• News

Warum denn nicht gleich so?

14.03.2018    

Nach dem fatalen Bundesgerichtsurteil im Januar 2017 zu den damaligen Baselbieter Eigenmietwerten musste die Regierung die Gesetzesgrundlage unbestritten korrigieren.

Völlig unverständlich aber war, dass dann wieder die alte überzogene Berechnungstabelle von 2015 übernommen wurde und eine annähernd dem bundesgerichtlichen Grenzwert entsprechende Anpassung erst für 2019 in Aussicht gestellt wurde. Andererseits sah sich die Regierung aber auch nicht veranlasst, die gesenkten Unterhaltskostenabzüge ebenfalls wieder an jene von 2015 anzupassen – sprich: zu erhöhen. Das hat unter den Baselbieter Wohneigentümern unweigerlich zu grossem Unmut und zu deutlicher Verärgerung sowie schliesslich zur Wohnkosteninitiative mit 21’000 Unterschriften geführt. Am 6. März hat nun unsere Regierung ihren Gegenvorschlag zur Wohnkosteninitiative vorgestellt (Artikel auf dieser Seite) – und siehe da: Plötzlich geht es mit einer Eigenmietwert-Anpassung, wie sie in der Initiative gefordert wird und wie sie dem Bundesgerichtsurteil entspricht. Es geht auch mit der Erhöhung der Unterhaltskostenabzüge; dies alles – man beachte – nicht erst frühestens 2019! So sehr ich diesen Sinneswandel der Regierung bzw. der Finanzdirektion anerkenne, so sehr ärgere ich mich doch etwas darüber. Denn wenn die Einsichten des aktuellen Gegenvorschlags die Regierung bereits im Januar/Februar 2017 ereilt hätten, hätten sich Wohneigentümer, KMU und vor allem die Regierung viel Ärger und Aufwand sparen können. Die Veranlagungen bzw. Steuerrechnungen 2016 und 2017 müssten nicht überarbeitet werden; es müssten keine Rückerstattungen ausgerichtet werden – und vor allem müsste keine Volksabstimmung stattfinden. Es war ja schon damals klar, dass die Baselbieter Wohneigentümer und KMU die überzogene, auch vom Bundesgericht nicht geforderte Eigenmietwerterhöhung und den Verzicht auf die Erhöhung der Unterhaltskostenabzüge nicht schlucken werden. Trotzdem: Es ist anzuerkennen, dass diese Erkenntnis jetzt gereift ist.

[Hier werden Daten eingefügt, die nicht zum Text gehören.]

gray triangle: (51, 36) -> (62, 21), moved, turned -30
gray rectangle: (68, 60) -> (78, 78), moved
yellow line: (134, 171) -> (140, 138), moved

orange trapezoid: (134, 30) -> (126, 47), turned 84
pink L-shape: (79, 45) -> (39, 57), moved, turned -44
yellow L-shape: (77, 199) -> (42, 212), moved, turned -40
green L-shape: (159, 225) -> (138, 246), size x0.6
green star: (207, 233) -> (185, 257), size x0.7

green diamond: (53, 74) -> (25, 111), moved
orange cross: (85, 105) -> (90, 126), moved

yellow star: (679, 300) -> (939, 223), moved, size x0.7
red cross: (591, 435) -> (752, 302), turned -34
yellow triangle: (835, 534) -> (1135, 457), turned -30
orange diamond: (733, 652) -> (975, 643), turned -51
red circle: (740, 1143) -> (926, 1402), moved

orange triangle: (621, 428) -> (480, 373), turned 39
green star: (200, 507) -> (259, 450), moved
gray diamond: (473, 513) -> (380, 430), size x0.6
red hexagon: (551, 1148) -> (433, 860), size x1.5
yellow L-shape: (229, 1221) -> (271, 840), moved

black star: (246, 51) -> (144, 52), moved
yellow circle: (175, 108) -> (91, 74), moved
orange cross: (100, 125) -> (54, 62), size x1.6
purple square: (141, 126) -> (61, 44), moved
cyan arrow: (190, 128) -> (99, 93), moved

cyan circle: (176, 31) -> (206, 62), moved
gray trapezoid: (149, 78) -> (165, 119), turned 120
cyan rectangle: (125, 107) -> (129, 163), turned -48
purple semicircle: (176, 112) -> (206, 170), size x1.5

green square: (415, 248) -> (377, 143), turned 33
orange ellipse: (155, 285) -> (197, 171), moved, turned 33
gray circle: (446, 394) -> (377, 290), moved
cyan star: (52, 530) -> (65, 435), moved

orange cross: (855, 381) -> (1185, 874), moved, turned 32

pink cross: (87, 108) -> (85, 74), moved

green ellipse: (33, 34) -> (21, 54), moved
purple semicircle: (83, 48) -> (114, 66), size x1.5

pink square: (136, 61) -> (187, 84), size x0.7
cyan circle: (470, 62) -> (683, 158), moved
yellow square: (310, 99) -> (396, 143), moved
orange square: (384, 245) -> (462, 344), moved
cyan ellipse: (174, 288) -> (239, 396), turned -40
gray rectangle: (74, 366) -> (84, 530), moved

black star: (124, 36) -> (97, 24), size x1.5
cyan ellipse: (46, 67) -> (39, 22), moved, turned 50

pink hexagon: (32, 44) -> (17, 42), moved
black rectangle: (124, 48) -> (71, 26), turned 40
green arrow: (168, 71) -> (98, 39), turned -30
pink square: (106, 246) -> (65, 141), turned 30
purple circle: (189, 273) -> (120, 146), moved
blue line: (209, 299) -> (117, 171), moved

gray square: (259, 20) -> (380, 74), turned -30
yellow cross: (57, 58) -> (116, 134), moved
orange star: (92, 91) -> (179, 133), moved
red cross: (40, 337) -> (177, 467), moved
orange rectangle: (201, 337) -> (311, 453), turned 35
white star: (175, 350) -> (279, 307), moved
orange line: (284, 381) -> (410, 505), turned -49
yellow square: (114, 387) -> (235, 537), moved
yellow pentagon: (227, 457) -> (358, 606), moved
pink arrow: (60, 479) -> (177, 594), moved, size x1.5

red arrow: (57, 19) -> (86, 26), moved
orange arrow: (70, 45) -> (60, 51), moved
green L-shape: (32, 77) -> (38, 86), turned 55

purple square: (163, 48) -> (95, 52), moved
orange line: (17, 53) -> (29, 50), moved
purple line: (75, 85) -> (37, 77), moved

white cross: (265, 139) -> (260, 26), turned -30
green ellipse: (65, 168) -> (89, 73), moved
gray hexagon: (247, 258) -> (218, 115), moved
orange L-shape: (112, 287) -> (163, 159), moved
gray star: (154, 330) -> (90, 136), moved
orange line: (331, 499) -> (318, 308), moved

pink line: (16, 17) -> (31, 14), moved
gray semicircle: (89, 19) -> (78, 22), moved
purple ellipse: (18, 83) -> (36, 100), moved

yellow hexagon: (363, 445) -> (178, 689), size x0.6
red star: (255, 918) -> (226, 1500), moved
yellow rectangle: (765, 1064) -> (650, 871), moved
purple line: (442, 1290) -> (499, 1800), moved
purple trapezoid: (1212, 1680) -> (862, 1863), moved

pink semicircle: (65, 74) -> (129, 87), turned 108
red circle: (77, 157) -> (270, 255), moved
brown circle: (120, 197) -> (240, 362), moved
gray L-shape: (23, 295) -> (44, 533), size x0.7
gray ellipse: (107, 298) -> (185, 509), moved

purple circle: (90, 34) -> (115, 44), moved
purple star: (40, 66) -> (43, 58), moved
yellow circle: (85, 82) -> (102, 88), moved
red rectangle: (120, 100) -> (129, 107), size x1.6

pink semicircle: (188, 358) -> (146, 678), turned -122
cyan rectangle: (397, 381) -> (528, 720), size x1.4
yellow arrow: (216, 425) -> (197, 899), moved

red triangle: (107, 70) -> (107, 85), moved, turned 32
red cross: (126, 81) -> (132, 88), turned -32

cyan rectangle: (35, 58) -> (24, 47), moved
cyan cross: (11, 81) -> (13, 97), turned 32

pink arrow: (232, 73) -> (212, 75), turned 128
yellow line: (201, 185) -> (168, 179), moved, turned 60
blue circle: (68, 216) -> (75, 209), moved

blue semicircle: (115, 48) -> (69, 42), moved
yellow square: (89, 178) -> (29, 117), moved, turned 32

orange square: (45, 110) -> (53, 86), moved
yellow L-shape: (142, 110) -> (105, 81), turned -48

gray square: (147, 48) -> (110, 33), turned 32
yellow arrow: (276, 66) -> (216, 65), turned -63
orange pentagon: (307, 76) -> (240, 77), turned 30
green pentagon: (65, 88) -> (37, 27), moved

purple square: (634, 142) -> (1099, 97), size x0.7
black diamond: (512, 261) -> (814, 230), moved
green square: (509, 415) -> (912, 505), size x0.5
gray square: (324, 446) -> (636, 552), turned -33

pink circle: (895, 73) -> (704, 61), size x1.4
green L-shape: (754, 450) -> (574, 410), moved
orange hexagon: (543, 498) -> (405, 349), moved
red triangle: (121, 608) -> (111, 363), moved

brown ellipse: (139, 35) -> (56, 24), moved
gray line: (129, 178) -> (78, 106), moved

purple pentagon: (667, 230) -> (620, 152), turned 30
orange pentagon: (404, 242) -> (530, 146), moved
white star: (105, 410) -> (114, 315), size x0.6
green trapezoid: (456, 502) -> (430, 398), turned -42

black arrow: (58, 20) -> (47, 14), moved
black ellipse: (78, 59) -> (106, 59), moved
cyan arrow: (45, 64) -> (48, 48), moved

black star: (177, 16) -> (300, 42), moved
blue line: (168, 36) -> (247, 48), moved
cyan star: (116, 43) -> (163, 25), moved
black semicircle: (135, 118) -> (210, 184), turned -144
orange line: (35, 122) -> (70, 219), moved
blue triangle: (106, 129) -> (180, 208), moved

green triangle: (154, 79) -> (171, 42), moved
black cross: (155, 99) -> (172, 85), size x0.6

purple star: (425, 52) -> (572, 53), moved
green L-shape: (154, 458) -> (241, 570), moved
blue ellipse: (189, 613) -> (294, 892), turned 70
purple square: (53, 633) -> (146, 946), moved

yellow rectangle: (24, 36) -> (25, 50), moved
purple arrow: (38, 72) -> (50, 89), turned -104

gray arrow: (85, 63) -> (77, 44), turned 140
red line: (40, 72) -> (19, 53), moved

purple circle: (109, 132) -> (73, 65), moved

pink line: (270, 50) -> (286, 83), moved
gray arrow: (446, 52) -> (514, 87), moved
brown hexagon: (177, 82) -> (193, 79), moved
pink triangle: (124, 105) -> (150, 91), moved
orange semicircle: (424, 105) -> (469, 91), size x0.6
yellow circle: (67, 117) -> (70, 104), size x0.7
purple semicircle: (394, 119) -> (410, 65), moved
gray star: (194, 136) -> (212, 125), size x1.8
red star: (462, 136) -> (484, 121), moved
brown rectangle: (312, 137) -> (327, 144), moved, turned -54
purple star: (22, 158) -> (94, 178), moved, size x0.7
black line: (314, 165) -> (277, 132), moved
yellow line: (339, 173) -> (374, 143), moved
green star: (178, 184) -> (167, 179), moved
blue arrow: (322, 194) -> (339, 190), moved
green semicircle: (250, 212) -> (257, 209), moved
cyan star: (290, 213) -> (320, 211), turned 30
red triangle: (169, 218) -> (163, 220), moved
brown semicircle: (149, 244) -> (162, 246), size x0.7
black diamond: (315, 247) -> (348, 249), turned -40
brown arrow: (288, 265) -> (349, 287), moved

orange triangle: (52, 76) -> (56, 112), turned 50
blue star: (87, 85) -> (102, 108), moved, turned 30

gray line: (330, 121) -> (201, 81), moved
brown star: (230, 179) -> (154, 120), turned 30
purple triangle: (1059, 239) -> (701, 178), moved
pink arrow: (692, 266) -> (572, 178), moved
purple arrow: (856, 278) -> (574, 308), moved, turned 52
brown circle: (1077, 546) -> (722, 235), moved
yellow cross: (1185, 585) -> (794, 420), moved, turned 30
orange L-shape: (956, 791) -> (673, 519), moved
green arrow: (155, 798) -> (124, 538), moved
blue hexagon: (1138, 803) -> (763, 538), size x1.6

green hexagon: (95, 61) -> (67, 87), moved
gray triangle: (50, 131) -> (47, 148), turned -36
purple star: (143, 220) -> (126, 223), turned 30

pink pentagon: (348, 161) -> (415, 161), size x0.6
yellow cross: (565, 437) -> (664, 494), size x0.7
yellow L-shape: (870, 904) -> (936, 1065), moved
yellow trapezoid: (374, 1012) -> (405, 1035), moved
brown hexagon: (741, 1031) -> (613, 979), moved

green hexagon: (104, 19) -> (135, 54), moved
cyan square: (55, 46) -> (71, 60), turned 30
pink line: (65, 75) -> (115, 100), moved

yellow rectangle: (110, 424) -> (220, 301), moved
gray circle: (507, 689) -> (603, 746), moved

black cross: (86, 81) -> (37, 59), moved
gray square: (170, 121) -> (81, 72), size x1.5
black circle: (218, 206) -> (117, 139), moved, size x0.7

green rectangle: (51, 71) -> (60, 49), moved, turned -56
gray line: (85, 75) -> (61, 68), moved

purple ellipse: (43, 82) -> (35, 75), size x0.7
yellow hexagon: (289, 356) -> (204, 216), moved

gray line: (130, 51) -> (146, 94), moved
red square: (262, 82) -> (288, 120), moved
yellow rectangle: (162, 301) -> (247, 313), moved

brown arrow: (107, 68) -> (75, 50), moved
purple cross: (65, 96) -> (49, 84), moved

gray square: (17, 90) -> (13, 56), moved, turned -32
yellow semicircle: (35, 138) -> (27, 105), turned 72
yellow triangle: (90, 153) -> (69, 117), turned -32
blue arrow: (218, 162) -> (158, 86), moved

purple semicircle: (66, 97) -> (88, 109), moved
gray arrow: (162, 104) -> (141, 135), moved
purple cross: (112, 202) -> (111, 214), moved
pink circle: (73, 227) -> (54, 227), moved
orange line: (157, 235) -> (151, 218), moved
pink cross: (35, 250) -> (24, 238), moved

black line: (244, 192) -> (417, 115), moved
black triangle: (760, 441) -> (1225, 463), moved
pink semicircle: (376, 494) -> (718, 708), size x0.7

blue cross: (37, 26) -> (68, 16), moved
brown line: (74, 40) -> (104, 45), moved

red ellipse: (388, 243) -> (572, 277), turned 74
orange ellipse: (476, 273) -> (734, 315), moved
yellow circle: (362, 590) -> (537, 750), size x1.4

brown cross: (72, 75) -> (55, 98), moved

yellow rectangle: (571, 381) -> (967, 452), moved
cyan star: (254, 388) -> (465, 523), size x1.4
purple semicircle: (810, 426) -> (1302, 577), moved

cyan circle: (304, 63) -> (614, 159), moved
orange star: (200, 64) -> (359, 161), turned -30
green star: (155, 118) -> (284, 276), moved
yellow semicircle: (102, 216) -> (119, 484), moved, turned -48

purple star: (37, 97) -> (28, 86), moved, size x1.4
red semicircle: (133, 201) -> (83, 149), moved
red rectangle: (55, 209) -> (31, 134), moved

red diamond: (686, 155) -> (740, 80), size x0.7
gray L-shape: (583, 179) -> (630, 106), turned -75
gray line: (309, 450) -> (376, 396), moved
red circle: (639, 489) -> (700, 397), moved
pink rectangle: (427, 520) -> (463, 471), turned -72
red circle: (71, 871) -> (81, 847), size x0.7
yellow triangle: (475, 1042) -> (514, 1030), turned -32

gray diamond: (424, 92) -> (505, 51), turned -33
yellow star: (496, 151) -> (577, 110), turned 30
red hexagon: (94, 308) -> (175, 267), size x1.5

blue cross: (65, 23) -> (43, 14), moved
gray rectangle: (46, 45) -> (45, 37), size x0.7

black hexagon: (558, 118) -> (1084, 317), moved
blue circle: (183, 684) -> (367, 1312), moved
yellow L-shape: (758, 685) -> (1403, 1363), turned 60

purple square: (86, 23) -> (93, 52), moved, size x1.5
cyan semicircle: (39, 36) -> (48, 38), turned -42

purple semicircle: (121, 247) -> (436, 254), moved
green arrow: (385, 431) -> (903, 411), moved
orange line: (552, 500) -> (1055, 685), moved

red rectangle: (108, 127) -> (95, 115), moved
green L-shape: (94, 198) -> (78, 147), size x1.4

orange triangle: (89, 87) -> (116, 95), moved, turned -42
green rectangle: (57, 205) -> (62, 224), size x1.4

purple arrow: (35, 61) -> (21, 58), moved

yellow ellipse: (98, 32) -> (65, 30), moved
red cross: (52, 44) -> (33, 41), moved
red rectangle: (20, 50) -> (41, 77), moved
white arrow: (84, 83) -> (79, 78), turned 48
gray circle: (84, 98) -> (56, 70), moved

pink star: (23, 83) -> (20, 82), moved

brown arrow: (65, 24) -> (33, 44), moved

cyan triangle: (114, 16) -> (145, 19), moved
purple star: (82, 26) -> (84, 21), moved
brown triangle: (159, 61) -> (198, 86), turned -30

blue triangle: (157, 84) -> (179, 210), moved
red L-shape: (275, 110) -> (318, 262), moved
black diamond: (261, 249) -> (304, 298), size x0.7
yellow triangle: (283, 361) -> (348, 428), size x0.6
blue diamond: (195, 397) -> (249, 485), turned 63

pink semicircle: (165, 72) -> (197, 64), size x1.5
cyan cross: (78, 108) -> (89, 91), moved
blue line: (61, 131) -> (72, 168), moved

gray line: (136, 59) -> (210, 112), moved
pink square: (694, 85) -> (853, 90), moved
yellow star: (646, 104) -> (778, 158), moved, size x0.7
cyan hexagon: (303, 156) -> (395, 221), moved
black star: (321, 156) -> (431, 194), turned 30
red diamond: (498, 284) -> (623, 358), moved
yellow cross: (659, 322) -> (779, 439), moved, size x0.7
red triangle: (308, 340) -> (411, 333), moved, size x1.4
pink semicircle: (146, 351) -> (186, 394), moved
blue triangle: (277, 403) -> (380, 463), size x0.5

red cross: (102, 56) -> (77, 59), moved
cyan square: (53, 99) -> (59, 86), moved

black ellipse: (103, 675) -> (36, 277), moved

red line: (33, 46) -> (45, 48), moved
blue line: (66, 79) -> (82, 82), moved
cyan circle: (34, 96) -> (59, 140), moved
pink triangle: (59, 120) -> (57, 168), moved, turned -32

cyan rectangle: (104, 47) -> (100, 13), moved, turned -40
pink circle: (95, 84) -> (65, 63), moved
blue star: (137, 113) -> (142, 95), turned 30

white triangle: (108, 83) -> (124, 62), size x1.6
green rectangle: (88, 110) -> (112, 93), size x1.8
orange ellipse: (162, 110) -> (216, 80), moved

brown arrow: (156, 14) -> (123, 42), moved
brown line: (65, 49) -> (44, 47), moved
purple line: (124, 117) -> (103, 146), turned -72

Dennoch bin ich froh darüber, dass unsere Wohnkosteninitiative nach wie vor steht, denn der Gegenvorschlag enthält vor allem drei «Pferdefüsse», die so nicht akzeptabel sind. Wir halten deshalb nach wie vor an unserer Initiative fest und lehnen den Gegenvorschlag der Regierung ab!